As a general guideline, there are five different heart rate training zones, 1 to 5. To make the most of your running program, you need to include running workouts in all these five zones.
Here are the main zones to consider.
Zone 1: The Recovery or Energy Efficient Zone
This is the recovery or energy efficient zone.
Percentage: Roughly 60 to 70 percent of your MHR.
Pace: Within this zone, your running effort is very comfortable, even dead slow at times.
Purpose: Exercising within this zone improves your heart’s ability to pump blood and your muscle’s ability to use up oxygen, more efficiently.
This is your easiest, maybe shortest, workout of the week.
Perform all of your recovery runs—easy and short sessions between hard workout days—at no more than 65 percent.
No more than 30 to 40 minutes workout sessions.
Do this workout typically the day after an interval session, a long run, or a race.
Zone 2: The Aerobic Endurance Zone
As a runner, do the bulk of your training within this important zone.
In fact, any continuous, non-stop cardio workout lasting for 45 to 60 minutes, or even longer should be performed within this zone.
Percentage: 70 to 80 percent of MHR.
Pace: Most workouts performed within this zone must feel comfortable enough to hold a conversation without panting for breath.
Purpose: These runs can help you increase mitochondrial, capillary volumes as well as triggering other cellular changes within your running muscles.
Also, during the building phase of a training cycle, make sure to perform most of your runs at this zone.
Run for 60 to 90 minutes while keeping a steady and comfortable pace the entire time.
Zone 3: The Lactate Threshold Zone
The lactate threshold effort is also known as anaerobic threshold, and is more universally, referred to as a tempo run. This is the point at which your body can no longer get rid of the lactic acid build as quickly as it is produced.

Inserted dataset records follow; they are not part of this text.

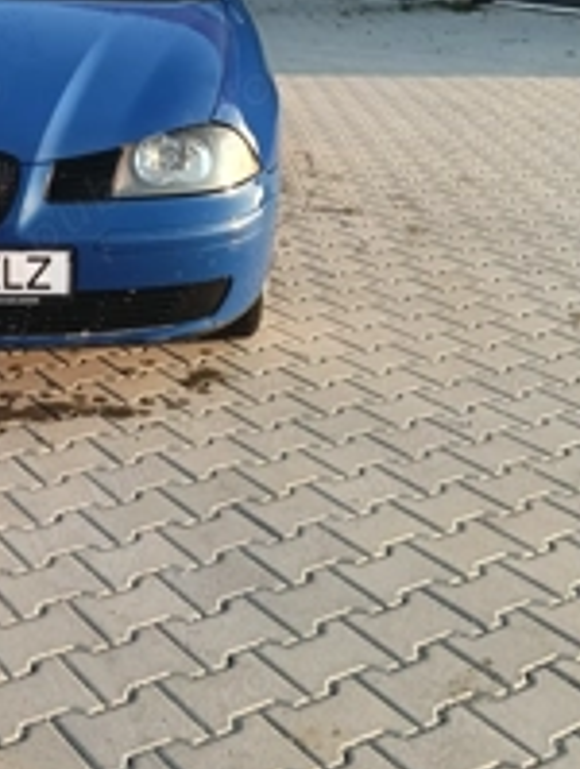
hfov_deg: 25.9
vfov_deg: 35.0
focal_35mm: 54
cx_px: 12
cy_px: 224
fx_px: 1203
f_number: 1.8
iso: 50
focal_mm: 3.98
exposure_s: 1/134
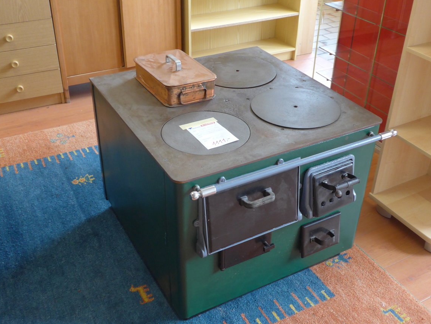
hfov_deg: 45.8
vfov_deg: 35.1
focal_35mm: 41
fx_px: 511
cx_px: 218
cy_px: 168
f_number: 2.5
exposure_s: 1/50
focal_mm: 8
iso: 400
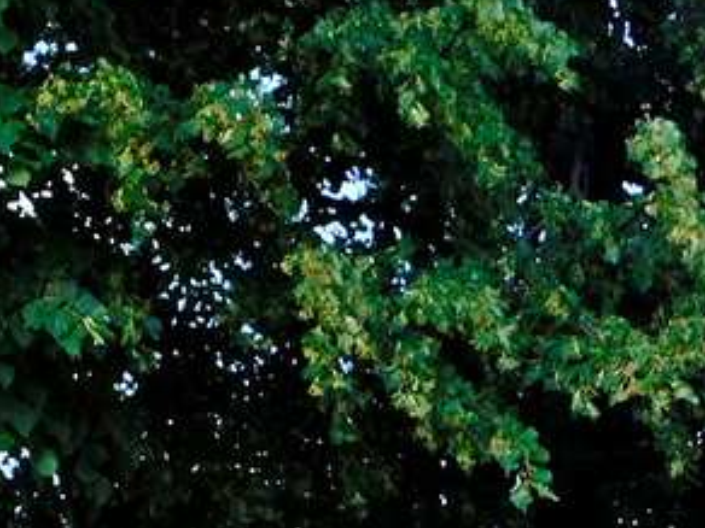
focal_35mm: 137
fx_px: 2790
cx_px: 140
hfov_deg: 14.3
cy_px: 834
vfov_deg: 10.4
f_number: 3.6
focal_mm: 7.1
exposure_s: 1/200
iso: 125
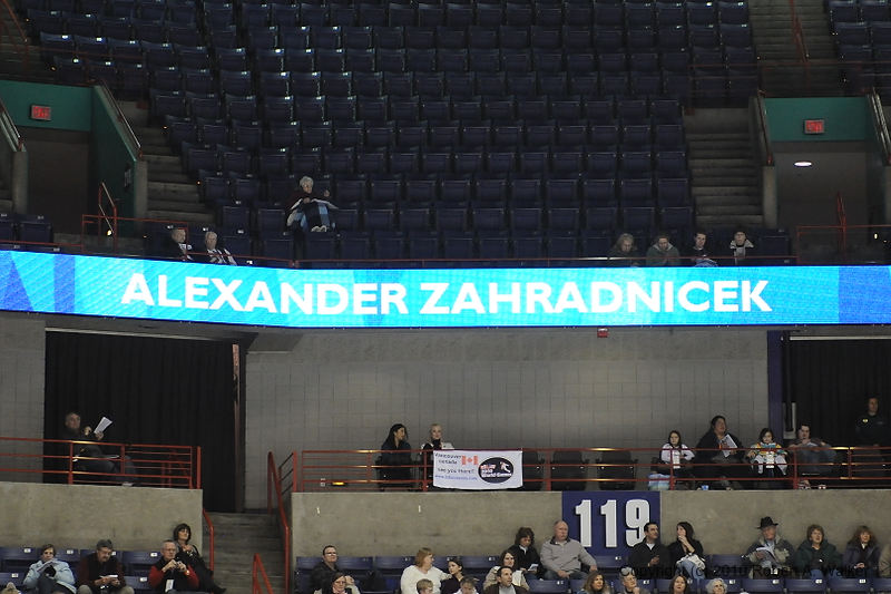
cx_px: 446
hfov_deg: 19.5
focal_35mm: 105
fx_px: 2598
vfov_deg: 13.0
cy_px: 297
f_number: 2.8
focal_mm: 70
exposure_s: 1/250
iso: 1400
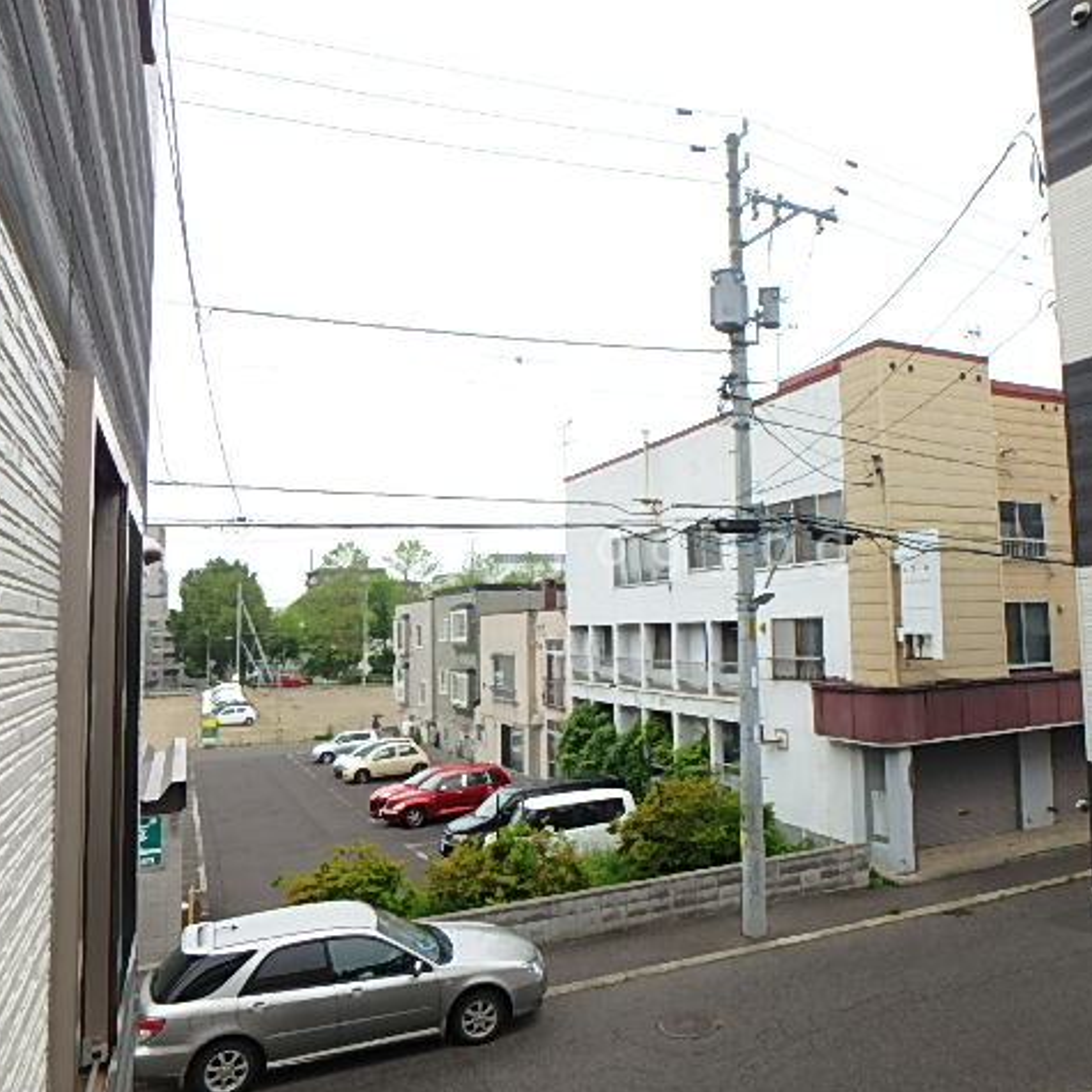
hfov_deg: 61.8
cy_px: 549
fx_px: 892
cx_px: 701
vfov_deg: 62.9
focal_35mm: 25
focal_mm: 3.7
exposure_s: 1/200
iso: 125
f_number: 3.5
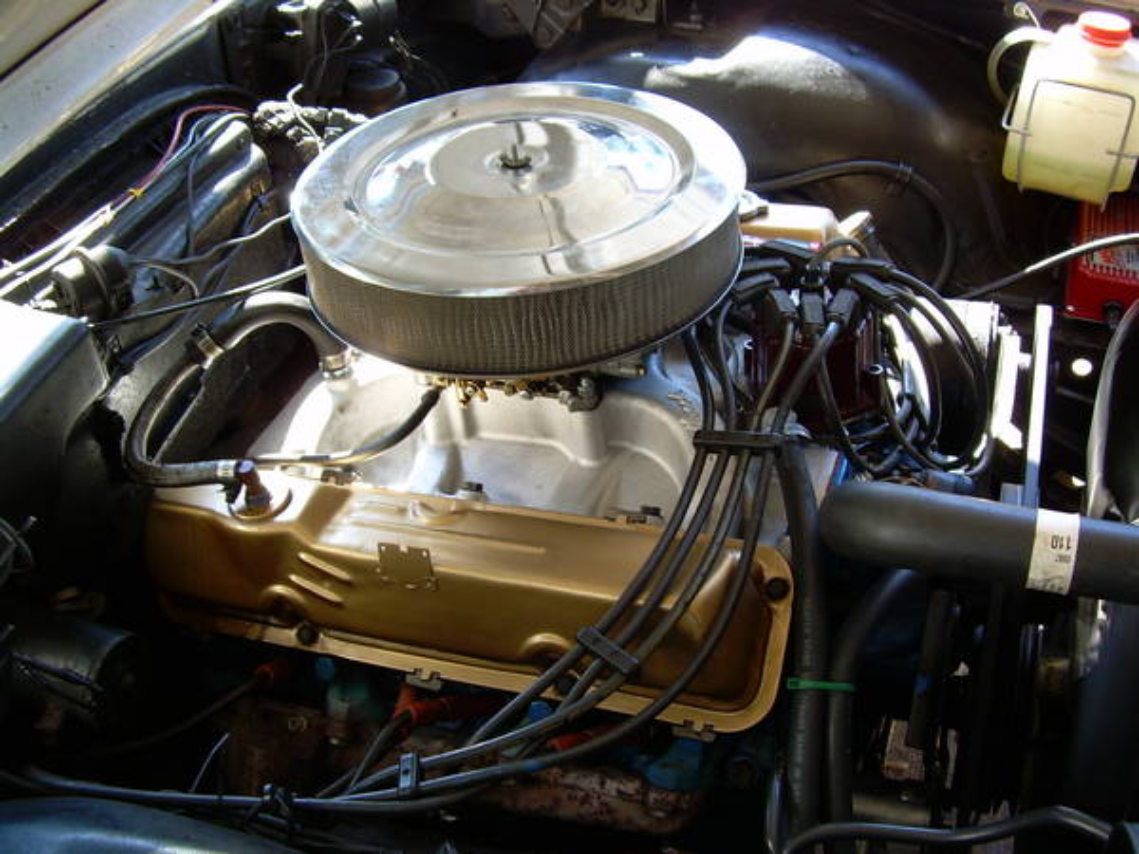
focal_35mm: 38
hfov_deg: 49.0
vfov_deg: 37.7
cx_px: 570
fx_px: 1250
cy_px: 427
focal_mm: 6.3
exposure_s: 1/60
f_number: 2.8
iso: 50
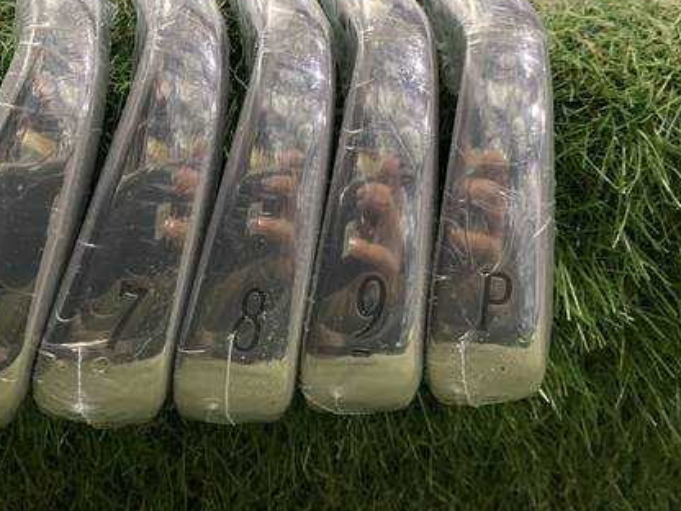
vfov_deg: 35.2
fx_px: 787
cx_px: 241
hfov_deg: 46.2
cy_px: 133
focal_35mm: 40
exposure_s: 1/60
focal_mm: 4.25
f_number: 1.8
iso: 320
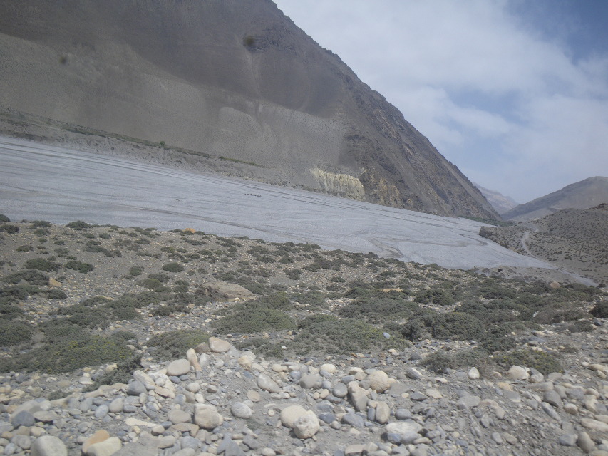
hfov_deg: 63.4
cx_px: 304
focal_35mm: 28
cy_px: 228
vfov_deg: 49.8
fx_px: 492
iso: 50
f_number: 4.2
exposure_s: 1/640
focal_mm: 5
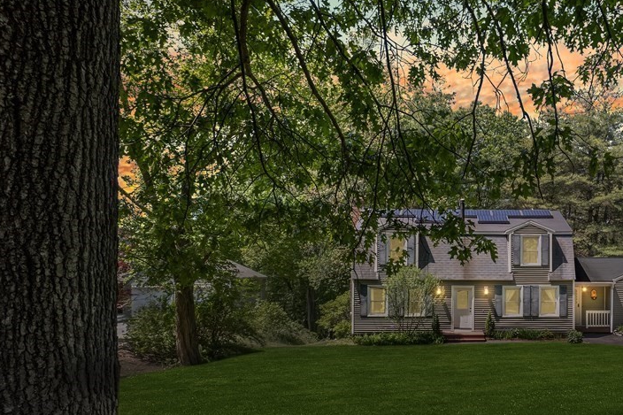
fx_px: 554
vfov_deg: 40.7
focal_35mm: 32
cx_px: 449
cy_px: 267
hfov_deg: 56.5
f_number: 2.8
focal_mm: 8.38
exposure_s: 1/730
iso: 100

This typically occurs at approximately 82 to 88 percent of MHR, according to this research.
Percentage: Around 81 to 90 percent of HR.
Pace: The workouts within this zone should be performed roughly at 10K to half marathon race pace. The comfortably hard effort is sustained over a set period—usually 15 to 30 minutes
Purpose: The primary purpose of this zone is to teach your body to run hard for sustained longer periods, by increasing your lactate threshold, improving performance in the process.
Warm up for 10 minutes in Zone 1, then run for 15 to 20 minutes at exactly 85 percent.
To do this, program your heart rate device to beep whenever your heart rate slips over or under the limits of the 80 to 90 percent range.
Last up, finish your run with a 10-minute cool in Zone 1
Zone 4: The Anaerobic Power Zone
This is what commonly referred to as speedwork or VO2 max work in the running circles.
Percentage: Around 91 to 97 percent of your max HR.
Pace: The low limits of this zone are around 5K pace, and the upper limits are your typical full-out sprinting effort.
Running and exercising within this zone should be performed at near maximum, and should feel extremely hard. Also, you should only be able to run for a few minutes before you get completely exhausted.
Purpose: Great for developing anaerobic capacity.
After a thorough 10-minute dynamic warm-up, perform at least six 800m runs, at around 90 percent in each rep.
Zone 5: The Max Aerobic Zone
As the name implies, this is your maximal effort. This is the end of the line when it comes to training intensity.
Percentage: Roughly 97 to 100 percent of Max HR.
Pace: During this zone, your cardiovascular and respiratory system will be pushed to maximum capacity, exhausting yourself in the process.
Purpose: The primary purpose of Zone 5 workouts is boosting strength and power in your fast twitch muscles—key for top end speed.
Please, DO NOT engage in zone 5 workouts on a regular basis. Otherwise, you’ll be putting your body in a whole world of hurt, and you don’t want that.
After a thorough 10-minute dynamic warm-up, perform ten 400m sprints with 200m recovery jog between each sprint, with the heart rate slipping down to at least 70 percent during the recovery jogs.
Finish up the session with a 10-minute cool down.